AlignIT: Enhancing Prompt Alignment in Customization of Text-to-Image Models

We consider the problem of customizing text-to-image diffusion models with user-supplied reference images. Given new prompts, the existing methods can capture the key concept from the reference images but fail to align the generated image with the prompt. In this work, we seek to address this key issue by proposing new methods that can easily be used in conjunction with existing customization methods that optimize the embeddings/weights at various intermediate stages of the text encoding process. The first contribution of this paper is a dissection of the various stages of the text encoding process leading up to the conditioning vector for text-to-image models. We take a holistic view of existing customization methods and notice that key and value outputs from this process differs substantially from their corresponding baseline (non-customized) models (e.g., baseline stable diffusion). While this difference does not impact the concept being customized, it leads to other parts of the generated image not being aligned with the prompt. Further, we also observe that these keys and values allow independent control various aspects of the final generation, enabling semantic manipulation of the output. Taken together, the features spanning these keys and values, serve as the basis for our next contribution where we fix the aforementioned issues with existing methods. We propose a new post-processing algorithm, AlignIT, that infuses the keys and values for the concept of interest while ensuring the keys and values for all other tokens in the input prompt are unchanged. Our proposed method can be plugged in directly to existing customization methods, leading to a substantial performance improvement in the alignment of the final result with the input prompt while retaining the customization quality.

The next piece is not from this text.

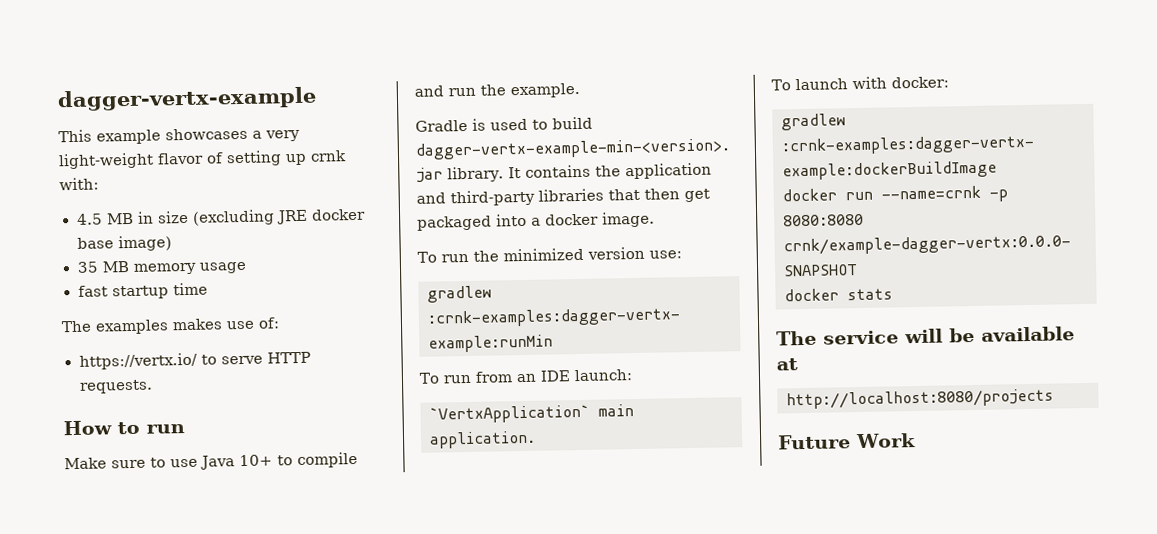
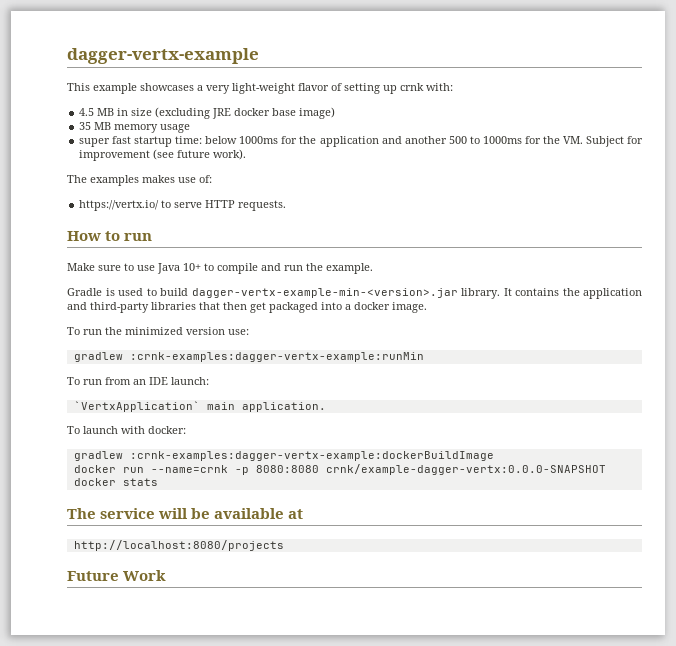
(247, 267) none -> [79,138,111,147] super
[172,282,208,296] time -> [175,136,643,147] [79,149,247,161] time: below 1000ms for the application and another 500 to 1000ms for the VM. Subject for improvement (see future work).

翻译：本文研究利用用户提供的参考图像定制文本到图像扩散模型的问题。现有方法在面对新提示时能够捕捉参考图像的关键概念，但无法使生成图像与提示要求对齐。本工作旨在通过提出可与现有定制方法协同使用的新方案解决这一核心问题——现有方法通常在文本编码过程的不同中间阶段优化嵌入表示或权重参数。本论文的第一项贡献是对文本到图像模型条件向量生成前的文本编码各阶段进行解构分析。通过对现有定制方法的整体观察，我们发现该过程输出的键值对与其对应基线（未定制）模型（如基础版Stable Diffusion）存在显著差异。虽然这种差异不影响被定制概念的表达，却导致生成图像的其他部分与提示要求失准。进一步研究发现，这些键值对可独立控制最终生成结果的各个方面，实现对输出的语义操控。综合来看，跨越这些键值对的特征构成了我们第二项贡献的基础：针对现有方法的上述缺陷，我们提出新型后处理算法AlignIT。该算法在注入目标概念对应键值对的同时，确保输入提示中所有其他标记的键值对保持不变。所提方法可直接嵌入现有定制流程，在保持定制质量的前提下，显著提升最终结果与输入提示的对齐性能。